Il se barre. Je me retourne, il n'y a plus personne. Ça a duré 5-6 minutes, plusieurs personnes ont vu ce qu'il s'est passé, sont restées sur place, c'est toujours intéressant un accident, et puis elles ont toutes filé, de peur d'être appelées à témoigner au procès d'un membre de la mafia.
J'ai du mal à redémarrer le scooter. Le frein droit a une gueule de patisserie orientale métallique. Je pousse la machine jusqu'à mon réparateur atittré, heureusement situé à quelques mètres de là et encore ouvert une demi-heure après l'horaire officiel de fermeture.
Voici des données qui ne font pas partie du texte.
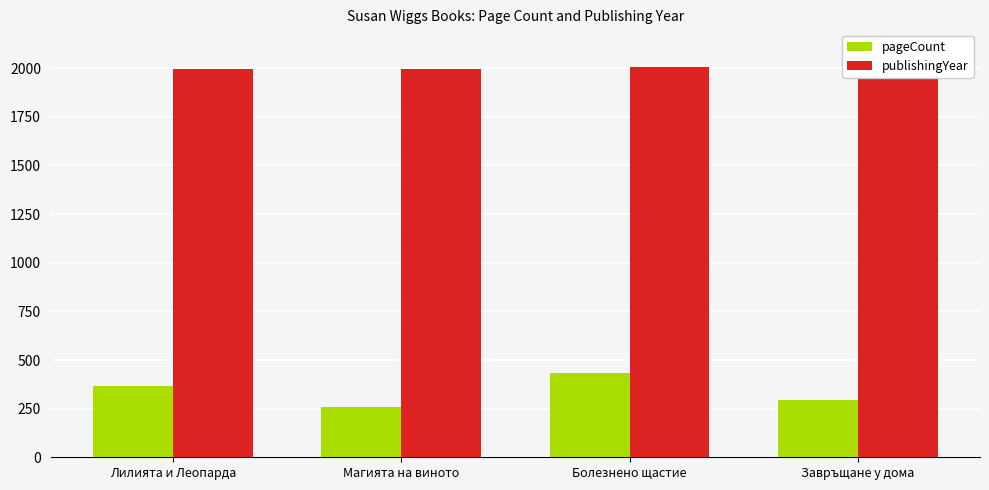

What is the total value across all series at Магията на виното?

2253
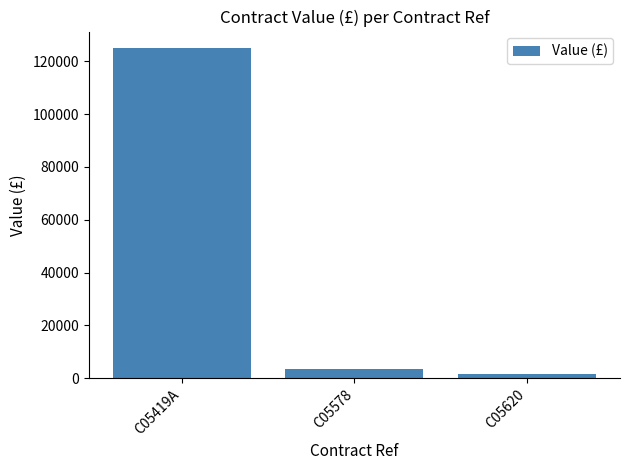

Reading right to left, transcribe all the data shown in this chart.

C05620=1706	C05578=3500	C05419A=125000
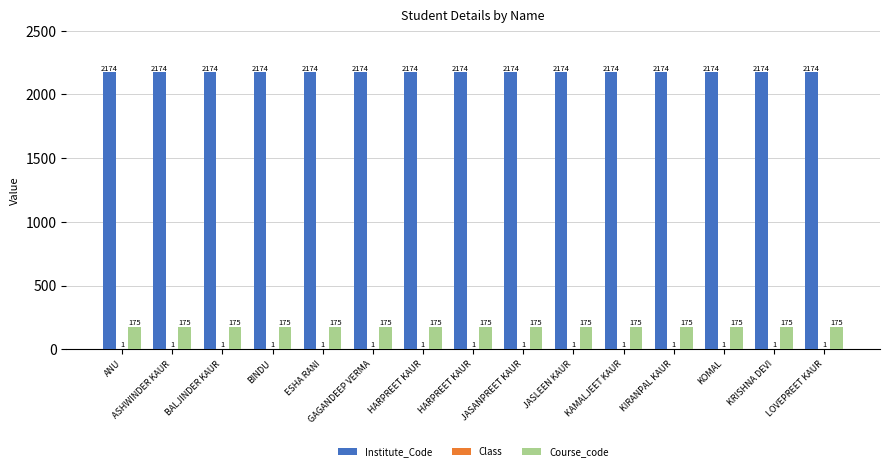

The value of Course_code at KRISHNA DEVI is 175. True or false?

True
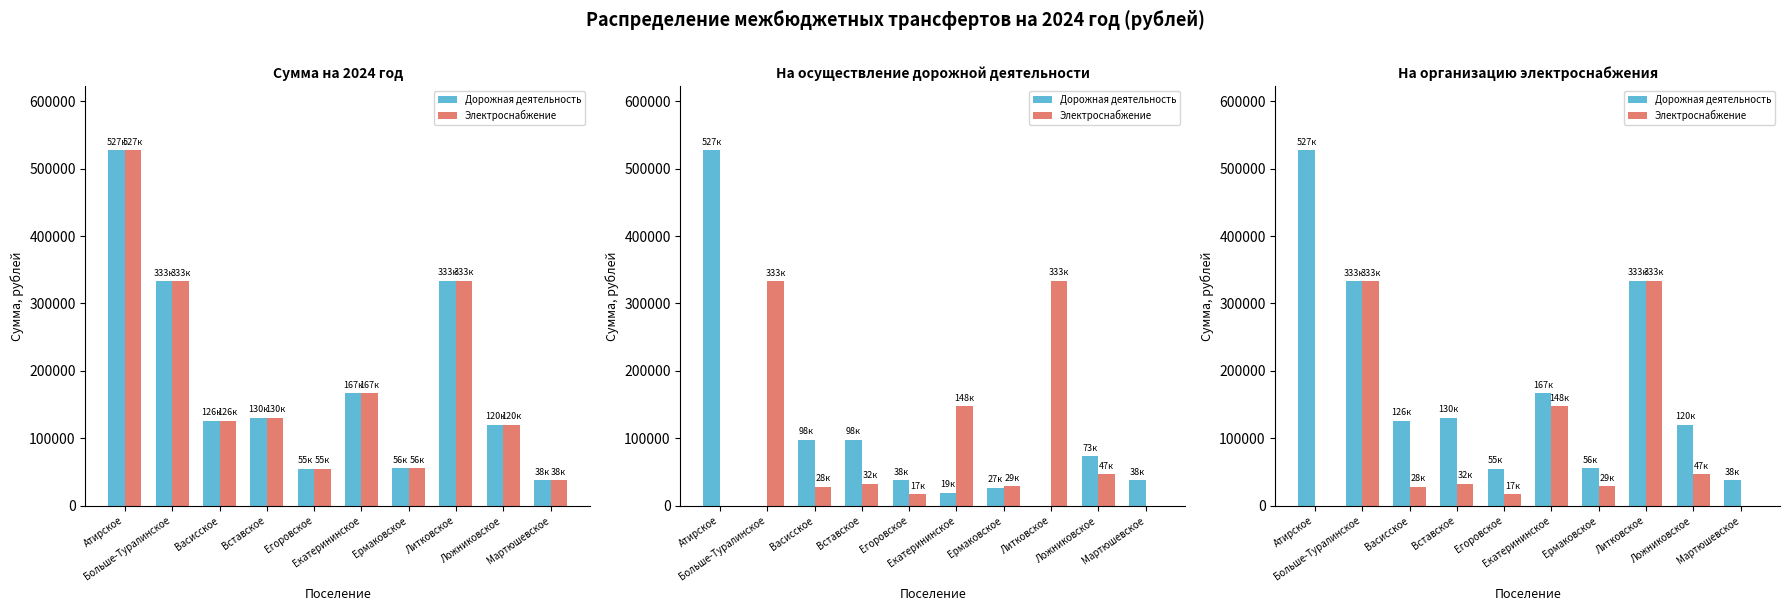

What are all the series names shown in the legend?

Дорожная деятельность, Электроснабжение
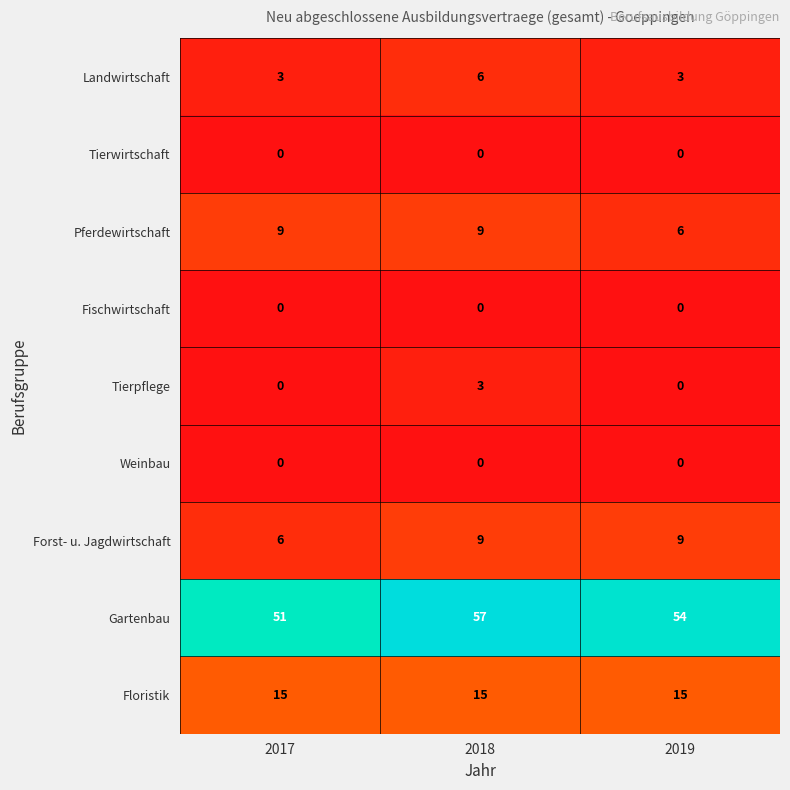

The value of Gartenbau at 2018 is 57. True or false?

True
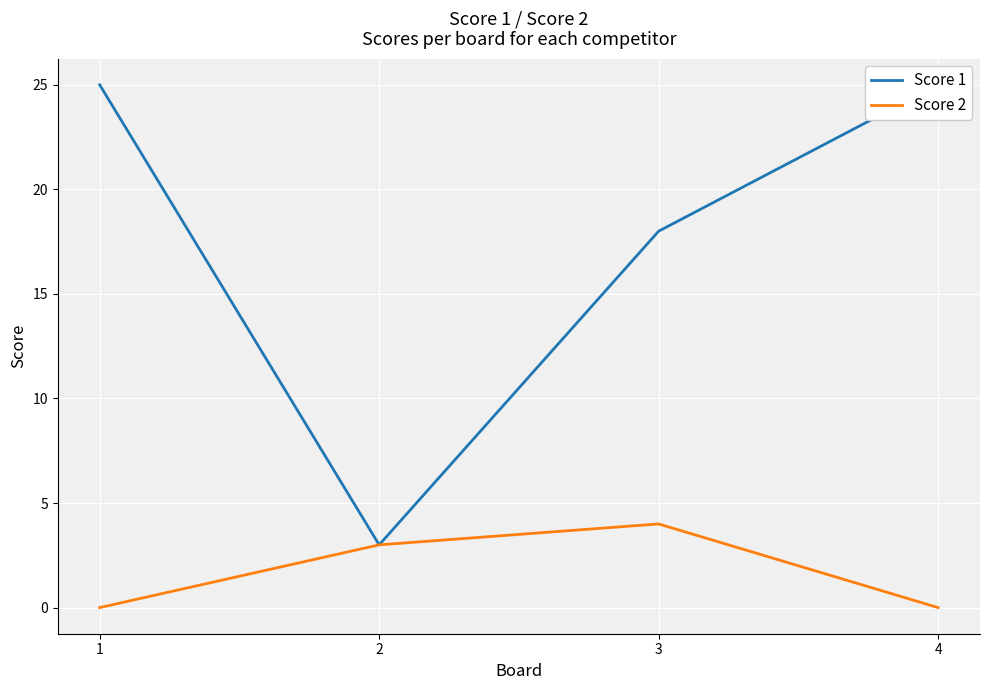

What is the spread (max minus min) of values at 3?

14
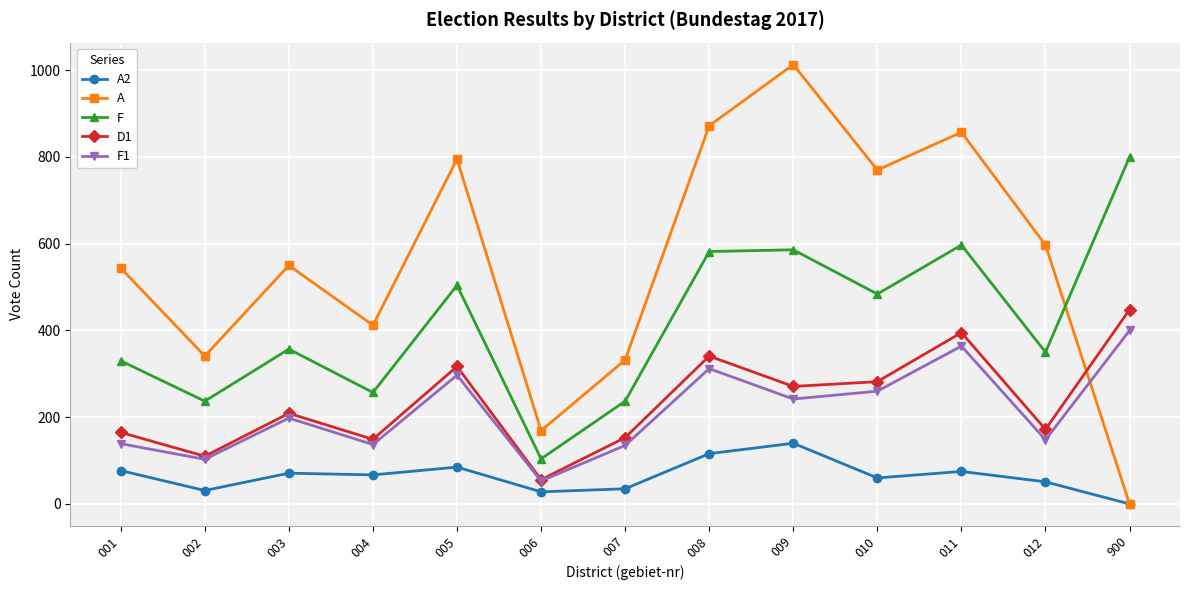

What is the sum of the F values at 900 and 004?

1057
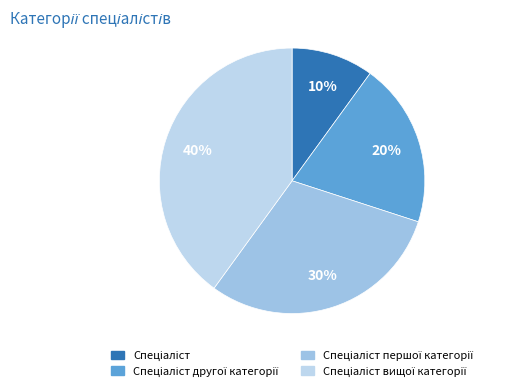

Count the number of slices in the pie.

4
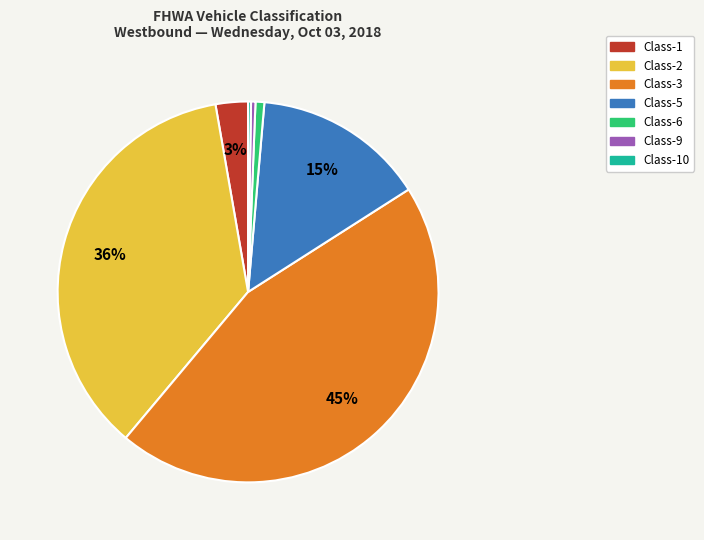

To the nearest percent, what is the difference between the largest and smallest slice percentages?

45%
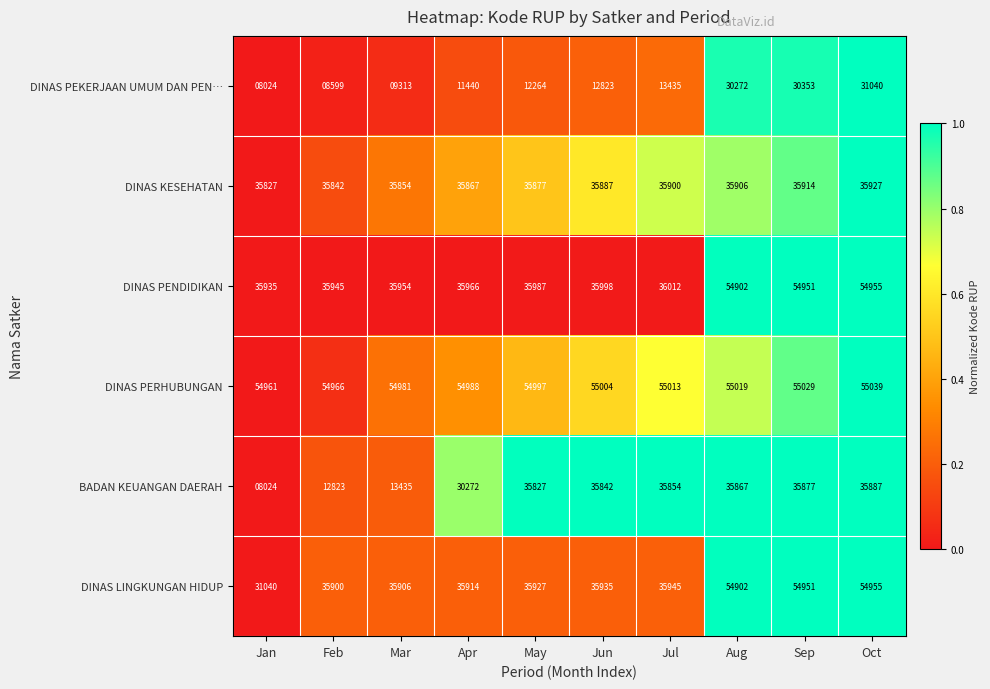

The value of BADAN KEUANGAN DAERAH at Oct is 35887. True or false?

True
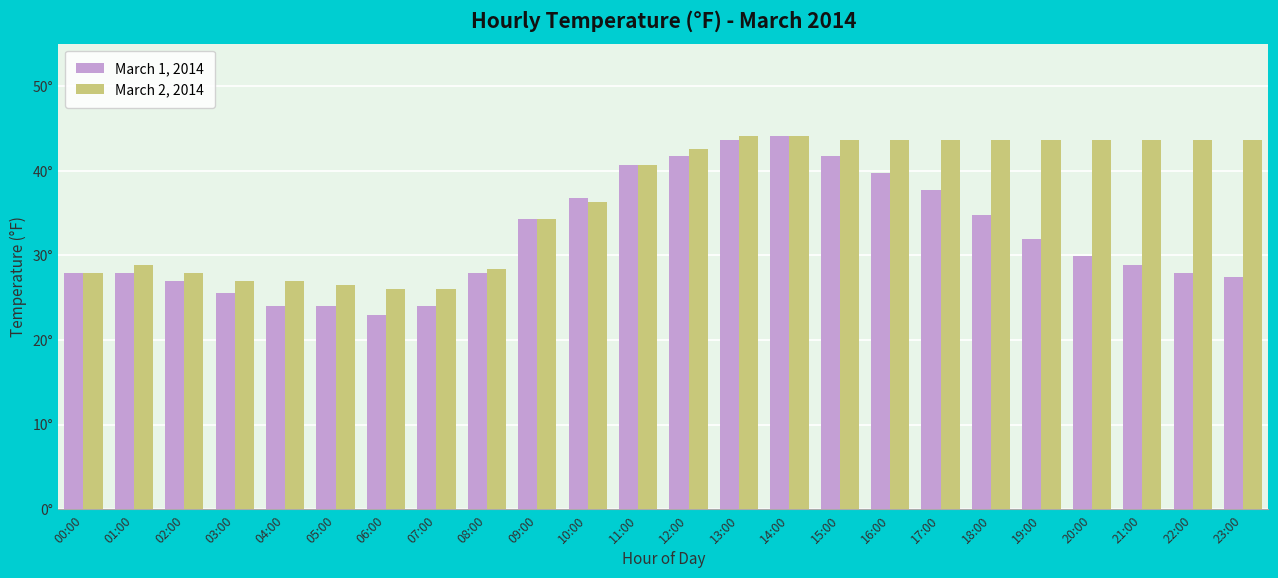

Is it true that March 1, 2014 equals 45.3 at 00:00?

False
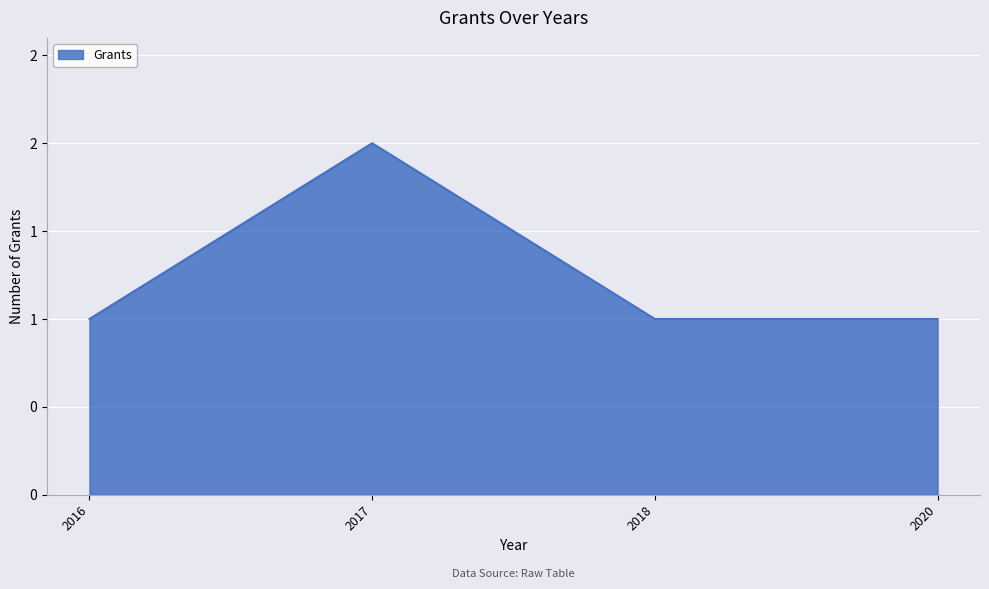

The value at 2020 is 2. True or false?

False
Je lui raconte, me demande s'il n'y a pas de bobos, ça va, juste le scoot qui redémarre pas. Il s'y prend à deux fois et y parvient. Le couché avait noyé le moteur. Il m'invite à changer le pot, à l'appeler demain, et tout ça. Pendant qu'on y est, hein… Merci et à demain. Je vole mes cagettes et rentre à la maison. Enfin, un peu d'humanité. Je pose le casque, les gants, la cagoule et le manteau. Ma compagne est assise sur notre unique fauteuil, l'ordinateur sur les genoux. Sa fille vient de lui montrer sa nouvelle tenue de ski. Formidable. Je profite du départ de la petite pour raconter ma mésaventure. Ah bon ? J'attendais un peu plus d'attention de la femme que j'aime, une preuve que je compte pour elle. Je ne sais pas pourquoi. Elle reste dans son fauteuil, l'ordi sur les genoux. Elle était plus inquiète quand il s'agissait de savoir si je lui cachais quelque chose de mon voyage à Madrid… Je me lance alors dans la préparation du feu pour ne pas pleurer comme un vieil enfant. Mais juré, à partir de demain, je deviens un gros connard, je ne m'arrête plus aux passages piéton, je ne pense qu'à ma gueule, je me fous des horaires de repas, j'écoute mes pressentiments et j'emmerde la planète entière. Un homme d'aujourd'hui.